Over a long working lifetime it can be easy to lose pension documentation. Company name changes, takeovers and transfer of funds away from the original provider can further complicate the situation. Fortunately there are two websites which allow you to trace the administrators of a pension scheme if you are able to provide some basic details and your national insurance number. One is Government backed https://www.gov.uk/find-lost-pension the other is supported by the pension industry https://www.gov.uk/find-lost-pension
What happens to paid up pensions?
The average employee may collect several frozen (paid up) pensions during a working lifetime as they move between employers. Some of these schemes may be defined contribution, others may be defined benefit.
Although you are unable to continue to pay into (most) a frozen pension the pension fund will continue to grow. The pension fund is still yours so it is important to check it continues to grow at least in line with industry averages and that there are no high charges that will significantly deplete the available pension fund at retirement. You may want to take advantage of one of our free pension reviews.
How do I unlock a frozen pension?
The first important point to note (unless their are special circumstances) you must be at least 55 years of age. Secondly, it is vital to check that you will not lose valuable benefits if you transfer out of the frozen (paid up) pension scheme.
If you are over 55 and wish to access your frozen pension you may transfer your workplace (frozen) pension to a personal pension plan. From this point there are a number of options available to you including leaving the fund invested, entering pension drawdown or purchasing an annuity. Be aware it is likely there will be charges associated with making the transfer from your frozen pension and you should check these charges are reasonable and, when imposed, make the transfer a sensible option.
Beware of the term pension liberation. This tends to be associated with schemes that offer to access a pension before age 55. This is a scam that will result in very high fees and a tax bill from HMRC for 55% of the fund value when you are caught.
Does a frozen pension still grow?
Frozen (correct term “paid up”) pensions do continue to grow, the issue is at what rate. The term “frozen” simply means that payments may no longer be made into the pension fund, the fund itself should continue to grow.

◆ Tasks to complete
1. Can you write out, word for word, the part of the frozen pensions text between "Over a long" and "be defined benefit.", inclusive?
2. Could you carry the frozen pensions text forward from its final sentence?

◆ Material supplied
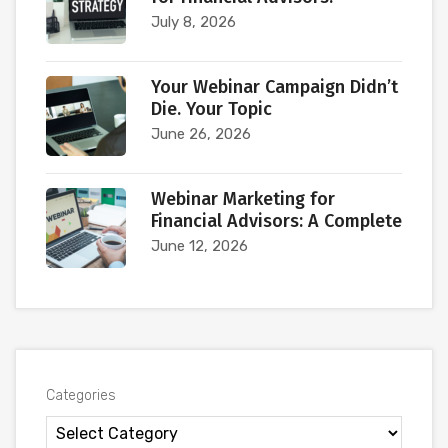
July 8, 2026
Your Webinar Campaign Didn’t
Die. Your Topic
June 26, 2026
Webinar Marketing for
Financial Advisors: A Complete
June 12, 2026
Categories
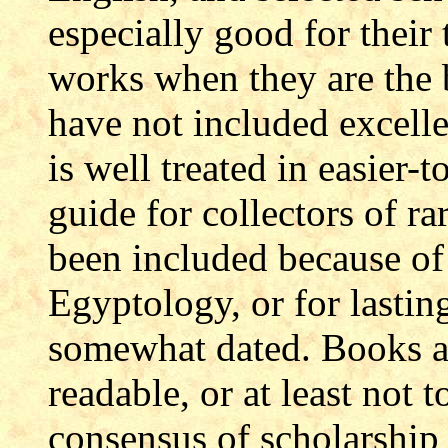
especially good for their
works when they are the b
have not included excell
is well treated in easier-
guide for collectors of ra
been included because of
Egyptology, or for lastin
somewhat dated. Books ar
readable, or at least not 
consensus of scholarship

◆ Answers to this exercise
1.
Over a long working lifetime it can be easy to lose pension documentation. Company name changes, takeovers and transfer of funds away from the original provider can further complicate the situation. Fortunately there are two websites which allow you to trace the administrators of a pension scheme if you are able to provide some basic details and your national insurance number. One is Government backed https://www.gov.uk/find-lost-pension the other is supported by the pension industry https://www.gov.uk/find-lost-pension
What happens to paid up pensions?
The average employee may collect several frozen (paid up) pensions during a working lifetime as they move between employers. Some of these schemes may be defined contribution, others may be defined benefit.

2.
It is important to note there are well managed pension funds that continue to grow at or above the industry average and there are funds that do not grow so well, if at all. Some pension funds have fees applied that are at (or below) industry averages while others have significant fees that will have a serious impact on the final value of the fund. It is therefore vitally important to carry out a review of your frozen pension performance and fees.
Can I cash in a Frozen pension?
If you are over 55 years of age it is possible to cash in a frozen pension. You may take up to 25% of the fund value tax free if you wish and invest the balance in an annuity, in an alternative pension scheme (known as pension drawdown), or both. Alternatively, you may cash in the entire fund but tax will be payable on anything over the tax free amount.
It is important to check exactly what benefits you may be giving up before cashing in a pension and to make an informed decision. It is also important to check the fees that will apply as in some cases these can be significant.
Can I cash in a frozen pension prior to 55?
No you cannot unless there are special circumstances (for example ill health). You may have noticed many offers online and/or telemarketers claiming it is possible to cash in prior to 55 but these are scams.
If you do cash in prior to 55 years of age you will most likely pay very high levels of fees and when you are caught by HMRC they will apply a punitive tax rate of 55%.